Imagine this: you have been asked by your head of state to clear up the mess after a period of indefensible injustice towards some groups of citizens, which led to a tangled web of atrocities committed by any number of individuals and groups. You can’t pile in and impose whatever you think is best, because the writing is already on the wall that this will only lead to more violence, most likely in the form of civil war. There has to be a way forward that is both just and that enables everyone to rebuild their relationships enough to live together as a society into the future.

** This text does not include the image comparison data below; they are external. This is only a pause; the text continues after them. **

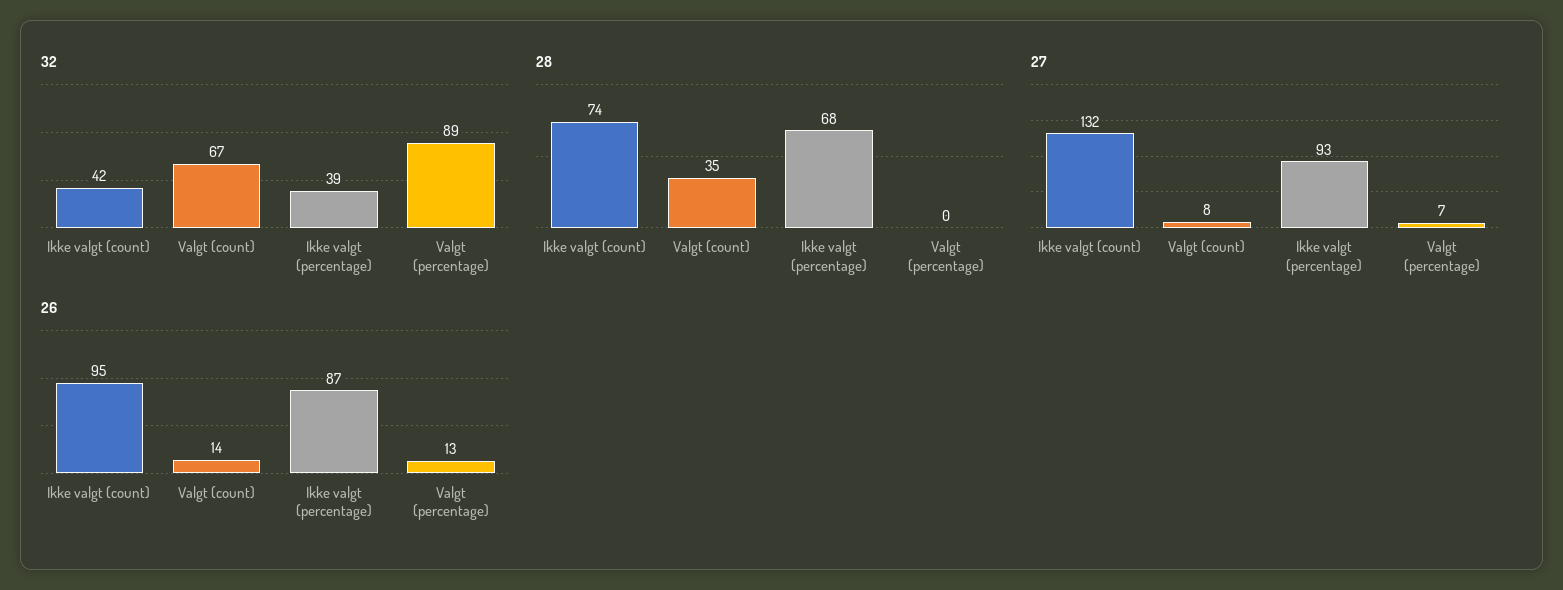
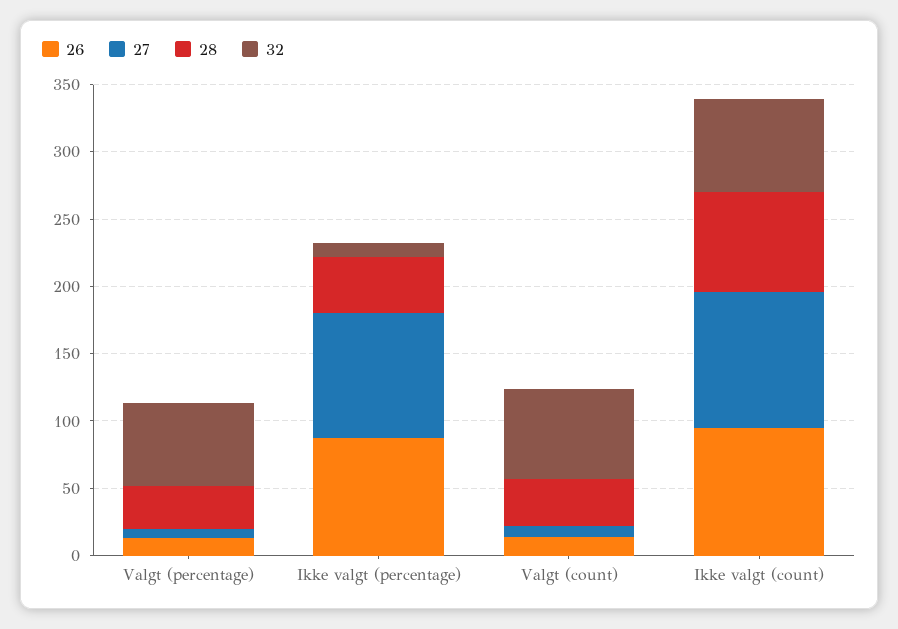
32, Ikke valgt (count): 42 -> 70
32, Ikke valgt (percentage): 39 -> 10
32, Valgt (percentage): 89 -> 60
28, Ikke valgt (percentage): 68 -> 40
28, Valgt (percentage): 0 -> 30
27, Ikke valgt (count): 132 -> 100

Daunting?! Definitely. It is the story of Desmond Tutu when he was asked to head up the Truth and Reconciliation Commission in South Africa. Tutu is the first to say that his solution wasn’t perfect: it couldn’t have been, given the complexities of the problem to be solved. But Tutu also says in his book that he would choose the same approach again if he had to. I find his courage admirable and his approach interesting, especially in the context under discussion here. His approach was one of respecting the law, by all means, but it was also one of allowing story and meaning into a forensic process that was open-ended as people came up with their own ideas for resolution and for regeneration of broken relationships. It was a high-risk strategy: an open-ended process can come up with ideas that end up looking unjust to some, and the situation was already within a hair’s breadth of erupting into civil war. But the point was to be responsive and to move forward together, and Tutu’s book is full of case studies where it worked.

Where did the approach come from? In part, from existing, Western-inspired legislation. With regards to the way that the legislation was drawn upon to be used in the context of living, co-creative activity, the approach came from pre-colonial, African conceptions of ubuntu. In that sense, it was arguably a process of shared learning and creation across paradigms.

In terms of our own question in this step, Tutu’s experience makes it look as if the absence of oven-ready solutions that we have noticed all along is really an advantage. It looks as if it is not just through the written work of Indigenous philosophers that we are going to be able to learn to regenerate our own relationships with non-human nature in Europe: it is also through regenerating our own relationships with non-human nature in Europe that we may be able to help ourselves understand what Indigenous philosophers have been saying.

—> With all this in mind, what would you like to do with your ideas jotted down at the beginning of step 19? Does it look as if any of them might dovetail with what has been said? Are any of them brandnew? Have any new ones come up since then? What do you think are some important things to bear in mind as we all move forward?